EXERCISE DESCRIPTION >> Print every entry, word for word, and skip the images.

MATERIAL SUPPLIED >>

BEGIN

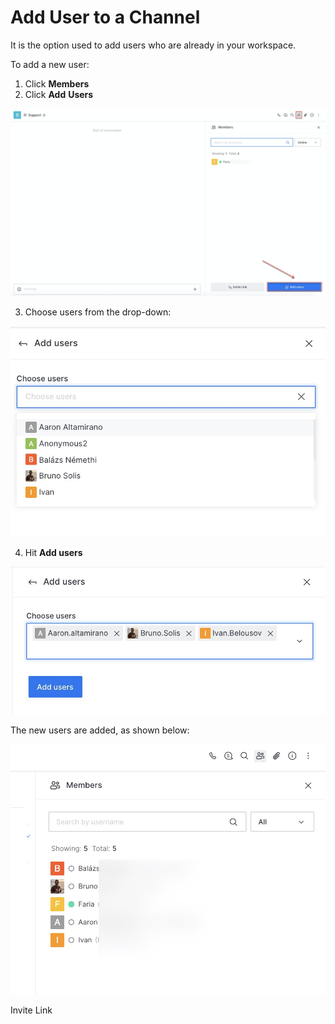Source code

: # Add User to a Channel

It is the option used to add users who are already in your workspace. 

To add a new user:

1. Click **Members**
2. Click **Add** **Users**

![](../../../../../.gitbook/assets/image%20%28399%29.png)

3. Choose users from the drop-down:

![](../../../../../.gitbook/assets/image%20%28343%29.png)

4. Hit **Add users**

![](../../../../../.gitbook/assets/image%20%28391%29.png)

The new users are added,  as shown below:

![](../../../../../.gitbook/assets/image%20%28396%29.png)

Invite Link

END

RESPONSE FOR THIS EXERCISE >>
Source code

: # Add User to a Channel

It is the option used to add users who are already in your workspace. 

To add a new user:

1. Click **Members**
2. Click **Add** **Users**

![](../../../../../.gitbook/assets/image%20%28399%29.png)

3. Choose users from the drop-down:

![](../../../../../.gitbook/assets/image%20%28343%29.png)

4. Hit **Add users**

![](../../../../../.gitbook/assets/image%20%28391%29.png)

The new users are added,  as shown below:

![](../../../../../.gitbook/assets/image%20%28396%29.png)

Invite Link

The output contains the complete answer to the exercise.